Material shown -
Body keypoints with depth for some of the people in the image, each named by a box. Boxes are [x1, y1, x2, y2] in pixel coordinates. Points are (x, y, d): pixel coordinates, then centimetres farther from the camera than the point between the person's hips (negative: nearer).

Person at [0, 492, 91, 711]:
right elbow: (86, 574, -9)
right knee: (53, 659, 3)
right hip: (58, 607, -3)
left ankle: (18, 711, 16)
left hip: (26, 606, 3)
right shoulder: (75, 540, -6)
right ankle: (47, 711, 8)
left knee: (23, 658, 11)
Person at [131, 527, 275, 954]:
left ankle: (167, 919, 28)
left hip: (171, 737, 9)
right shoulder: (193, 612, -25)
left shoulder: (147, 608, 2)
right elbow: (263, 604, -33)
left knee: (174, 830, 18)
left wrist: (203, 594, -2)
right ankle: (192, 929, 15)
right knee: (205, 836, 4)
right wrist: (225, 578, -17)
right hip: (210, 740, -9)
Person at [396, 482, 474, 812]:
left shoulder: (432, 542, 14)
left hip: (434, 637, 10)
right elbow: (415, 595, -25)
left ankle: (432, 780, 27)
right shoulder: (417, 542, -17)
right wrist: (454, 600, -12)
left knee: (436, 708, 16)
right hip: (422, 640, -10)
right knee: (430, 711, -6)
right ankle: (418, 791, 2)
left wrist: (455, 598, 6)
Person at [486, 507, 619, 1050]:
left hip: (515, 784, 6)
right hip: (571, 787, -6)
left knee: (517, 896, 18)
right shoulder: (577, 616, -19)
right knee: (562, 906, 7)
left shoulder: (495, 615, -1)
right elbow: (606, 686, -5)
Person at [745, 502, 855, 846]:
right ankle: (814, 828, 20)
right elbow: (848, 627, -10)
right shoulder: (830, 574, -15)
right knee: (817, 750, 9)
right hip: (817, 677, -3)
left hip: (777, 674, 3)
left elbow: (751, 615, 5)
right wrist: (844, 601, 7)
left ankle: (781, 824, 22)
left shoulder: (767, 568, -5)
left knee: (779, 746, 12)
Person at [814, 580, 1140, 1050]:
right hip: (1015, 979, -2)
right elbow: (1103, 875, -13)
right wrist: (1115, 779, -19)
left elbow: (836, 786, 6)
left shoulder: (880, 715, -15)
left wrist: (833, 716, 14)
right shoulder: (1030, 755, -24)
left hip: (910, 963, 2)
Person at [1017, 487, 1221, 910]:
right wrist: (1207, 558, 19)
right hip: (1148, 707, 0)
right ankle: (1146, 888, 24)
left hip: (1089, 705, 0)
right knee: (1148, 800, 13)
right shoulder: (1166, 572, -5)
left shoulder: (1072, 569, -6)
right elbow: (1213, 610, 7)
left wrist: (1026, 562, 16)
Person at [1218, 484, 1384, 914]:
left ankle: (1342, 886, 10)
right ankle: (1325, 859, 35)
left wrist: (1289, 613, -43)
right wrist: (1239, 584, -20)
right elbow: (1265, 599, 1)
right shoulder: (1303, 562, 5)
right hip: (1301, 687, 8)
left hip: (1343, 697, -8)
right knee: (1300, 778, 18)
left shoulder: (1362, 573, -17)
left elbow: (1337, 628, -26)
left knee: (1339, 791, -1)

* * *

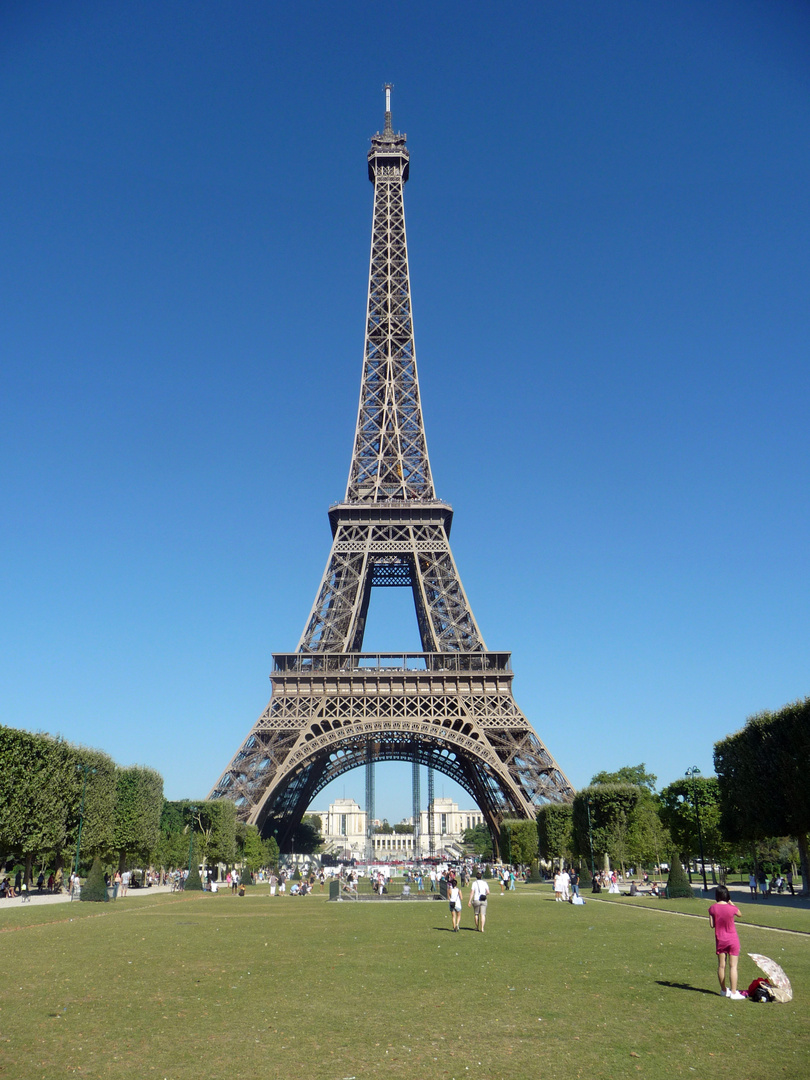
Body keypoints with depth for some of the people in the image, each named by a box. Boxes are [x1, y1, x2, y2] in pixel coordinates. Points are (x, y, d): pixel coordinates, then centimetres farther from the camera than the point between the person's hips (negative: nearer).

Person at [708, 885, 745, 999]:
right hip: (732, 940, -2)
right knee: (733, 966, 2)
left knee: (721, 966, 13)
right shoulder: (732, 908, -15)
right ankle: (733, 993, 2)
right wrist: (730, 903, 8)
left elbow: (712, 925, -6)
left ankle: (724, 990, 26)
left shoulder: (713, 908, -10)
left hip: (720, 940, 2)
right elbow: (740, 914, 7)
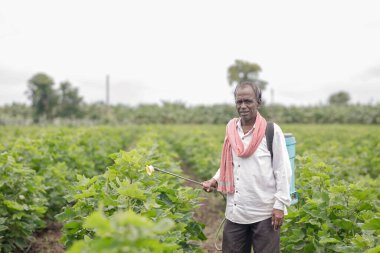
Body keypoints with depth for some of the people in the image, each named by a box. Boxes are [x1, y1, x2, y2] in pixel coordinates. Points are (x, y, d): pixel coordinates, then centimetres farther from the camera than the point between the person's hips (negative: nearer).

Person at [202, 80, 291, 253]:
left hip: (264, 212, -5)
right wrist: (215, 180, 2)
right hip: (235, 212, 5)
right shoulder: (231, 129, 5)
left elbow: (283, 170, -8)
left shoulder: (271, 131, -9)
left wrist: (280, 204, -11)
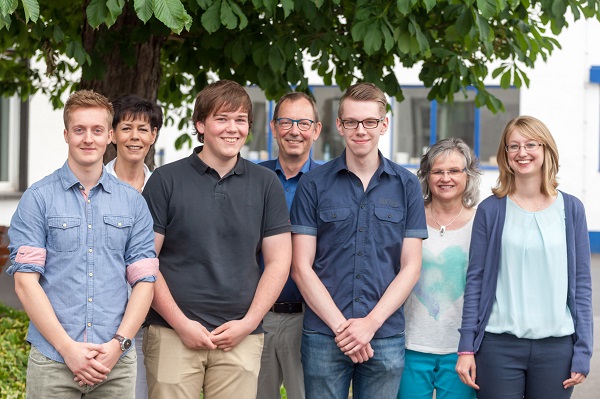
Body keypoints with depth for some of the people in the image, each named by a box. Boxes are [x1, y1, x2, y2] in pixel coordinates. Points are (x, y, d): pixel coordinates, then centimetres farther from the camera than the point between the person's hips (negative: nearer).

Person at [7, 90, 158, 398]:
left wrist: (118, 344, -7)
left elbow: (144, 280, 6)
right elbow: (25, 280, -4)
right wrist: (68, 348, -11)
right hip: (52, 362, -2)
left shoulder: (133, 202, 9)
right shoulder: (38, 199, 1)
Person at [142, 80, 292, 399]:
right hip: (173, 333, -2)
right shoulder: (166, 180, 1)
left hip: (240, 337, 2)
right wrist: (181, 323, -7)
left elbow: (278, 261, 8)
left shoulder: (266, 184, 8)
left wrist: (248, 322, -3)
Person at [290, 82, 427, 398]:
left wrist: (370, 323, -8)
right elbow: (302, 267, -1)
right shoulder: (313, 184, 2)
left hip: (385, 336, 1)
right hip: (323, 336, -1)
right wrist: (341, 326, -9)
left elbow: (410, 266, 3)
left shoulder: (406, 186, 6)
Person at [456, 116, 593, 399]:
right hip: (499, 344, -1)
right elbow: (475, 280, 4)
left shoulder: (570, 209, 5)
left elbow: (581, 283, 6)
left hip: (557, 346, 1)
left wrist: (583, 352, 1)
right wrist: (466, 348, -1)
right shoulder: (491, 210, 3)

--

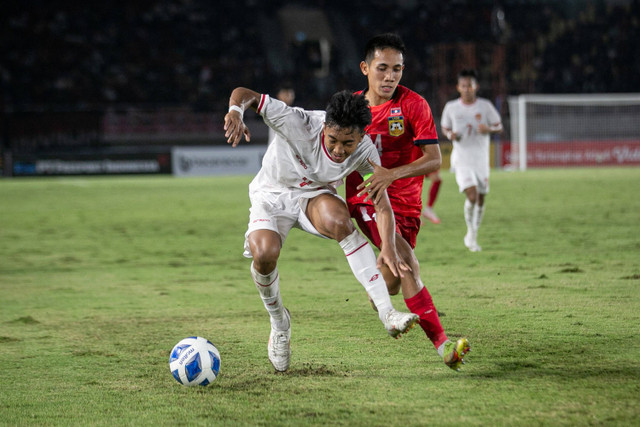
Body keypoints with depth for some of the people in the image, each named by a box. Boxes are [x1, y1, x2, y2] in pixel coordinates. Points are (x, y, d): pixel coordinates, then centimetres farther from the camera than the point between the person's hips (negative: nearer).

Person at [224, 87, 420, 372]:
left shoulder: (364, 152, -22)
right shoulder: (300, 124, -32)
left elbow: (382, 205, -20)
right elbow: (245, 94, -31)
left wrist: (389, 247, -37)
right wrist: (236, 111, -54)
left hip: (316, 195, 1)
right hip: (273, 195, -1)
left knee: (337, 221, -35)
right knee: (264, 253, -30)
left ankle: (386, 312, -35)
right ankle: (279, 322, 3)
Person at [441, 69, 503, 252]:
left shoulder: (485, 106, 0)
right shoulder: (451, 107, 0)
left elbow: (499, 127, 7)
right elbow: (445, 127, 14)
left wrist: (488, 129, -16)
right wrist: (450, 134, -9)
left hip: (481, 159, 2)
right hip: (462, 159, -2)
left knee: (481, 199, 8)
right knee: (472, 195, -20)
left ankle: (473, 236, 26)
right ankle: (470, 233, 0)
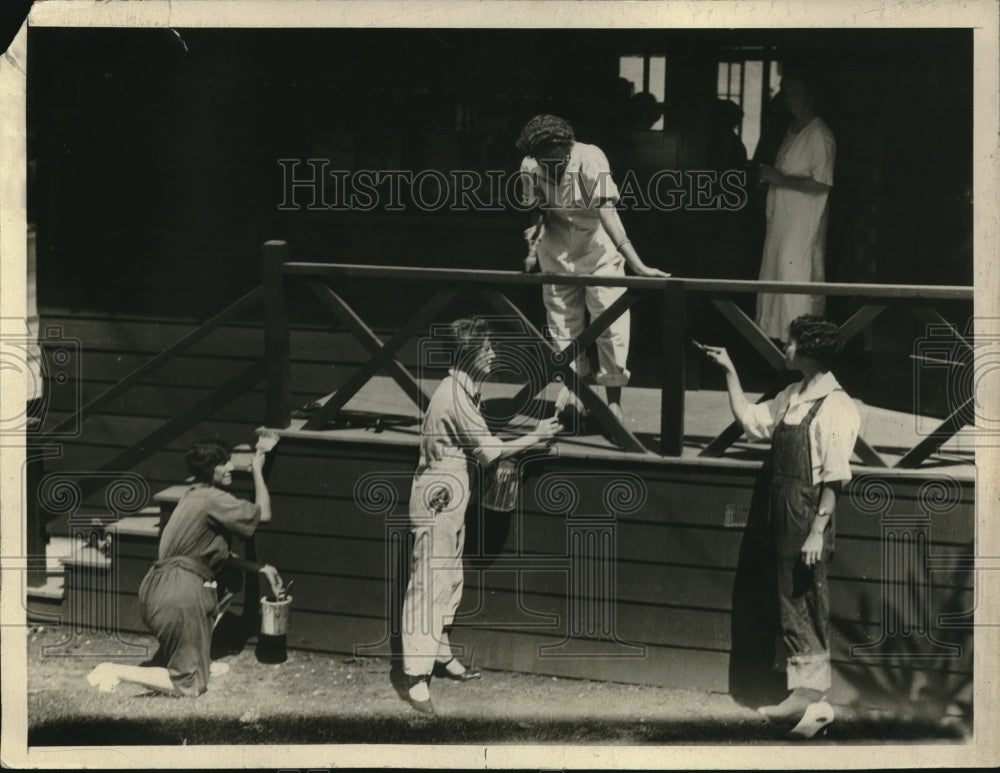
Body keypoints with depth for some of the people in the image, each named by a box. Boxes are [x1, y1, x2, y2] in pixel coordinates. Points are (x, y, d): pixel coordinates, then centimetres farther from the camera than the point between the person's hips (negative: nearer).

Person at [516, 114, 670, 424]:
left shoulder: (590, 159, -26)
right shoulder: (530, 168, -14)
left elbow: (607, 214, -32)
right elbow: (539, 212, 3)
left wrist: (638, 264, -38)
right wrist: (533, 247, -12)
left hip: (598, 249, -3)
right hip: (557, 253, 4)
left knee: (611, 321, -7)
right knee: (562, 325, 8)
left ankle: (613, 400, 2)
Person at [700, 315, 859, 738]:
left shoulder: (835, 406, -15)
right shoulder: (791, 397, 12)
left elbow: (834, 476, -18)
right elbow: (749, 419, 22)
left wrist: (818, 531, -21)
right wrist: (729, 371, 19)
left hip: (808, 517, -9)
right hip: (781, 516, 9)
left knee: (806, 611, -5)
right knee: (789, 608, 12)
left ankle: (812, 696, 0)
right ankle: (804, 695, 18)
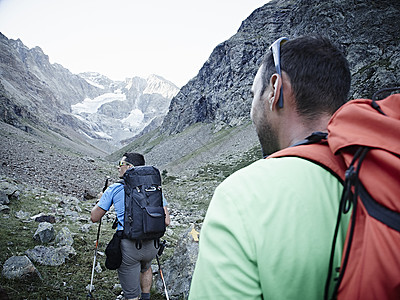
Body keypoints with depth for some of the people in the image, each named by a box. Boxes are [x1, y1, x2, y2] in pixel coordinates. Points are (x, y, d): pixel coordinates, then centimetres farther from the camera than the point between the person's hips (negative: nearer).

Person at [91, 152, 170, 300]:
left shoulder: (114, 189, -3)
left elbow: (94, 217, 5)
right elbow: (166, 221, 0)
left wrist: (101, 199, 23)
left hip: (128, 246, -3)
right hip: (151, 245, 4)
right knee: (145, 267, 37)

What you will do -
Look back at the data above. Transcribe exactly the lines starting at the line that contains "left ankle: (167, 919, 28)" and ending at the line that contains "left knee: (1339, 791, -1)".

Exercise response -
left ankle: (167, 919, 28)
left hip: (171, 737, 9)
right shoulder: (193, 612, -25)
left shoulder: (147, 608, 2)
right elbow: (263, 604, -33)
left knee: (174, 830, 18)
left wrist: (203, 594, -2)
right ankle: (192, 929, 15)
right knee: (205, 836, 4)
right wrist: (225, 578, -17)
right hip: (210, 740, -9)
Person at [396, 482, 474, 812]:
left shoulder: (432, 542, 14)
left hip: (434, 637, 10)
right elbow: (415, 595, -25)
left ankle: (432, 780, 27)
right shoulder: (417, 542, -17)
right wrist: (454, 600, -12)
left knee: (436, 708, 16)
right hip: (422, 640, -10)
right knee: (430, 711, -6)
right ankle: (418, 791, 2)
left wrist: (455, 598, 6)
Person at [486, 507, 619, 1050]:
left hip: (515, 784, 6)
right hip: (571, 787, -6)
left knee: (517, 896, 18)
right shoulder: (577, 616, -19)
right knee: (562, 906, 7)
left shoulder: (495, 615, -1)
right elbow: (606, 686, -5)
Person at [745, 502, 855, 846]:
right ankle: (814, 828, 20)
right elbow: (848, 627, -10)
right shoulder: (830, 574, -15)
right knee: (817, 750, 9)
right hip: (817, 677, -3)
left hip: (777, 674, 3)
left elbow: (751, 615, 5)
right wrist: (844, 601, 7)
left ankle: (781, 824, 22)
left shoulder: (767, 568, -5)
left knee: (779, 746, 12)
Person at [814, 580, 1140, 1050]:
right hip: (1015, 979, -2)
right elbow: (1103, 875, -13)
right wrist: (1115, 779, -19)
left elbow: (836, 786, 6)
left shoulder: (880, 715, -15)
left wrist: (833, 716, 14)
right shoulder: (1030, 755, -24)
left hip: (910, 963, 2)
Person at [1017, 487, 1221, 910]:
right wrist: (1207, 558, 19)
right hip: (1148, 707, 0)
right ankle: (1146, 888, 24)
left hip: (1089, 705, 0)
right knee: (1148, 800, 13)
right shoulder: (1166, 572, -5)
left shoulder: (1072, 569, -6)
right elbow: (1213, 610, 7)
left wrist: (1026, 562, 16)
Person at [1218, 484, 1384, 914]:
left ankle: (1342, 886, 10)
right ankle: (1325, 859, 35)
left wrist: (1289, 613, -43)
right wrist: (1239, 584, -20)
right elbow: (1265, 599, 1)
right shoulder: (1303, 562, 5)
right hip: (1301, 687, 8)
left hip: (1343, 697, -8)
right knee: (1300, 778, 18)
left shoulder: (1362, 573, -17)
left elbow: (1337, 628, -26)
left knee: (1339, 791, -1)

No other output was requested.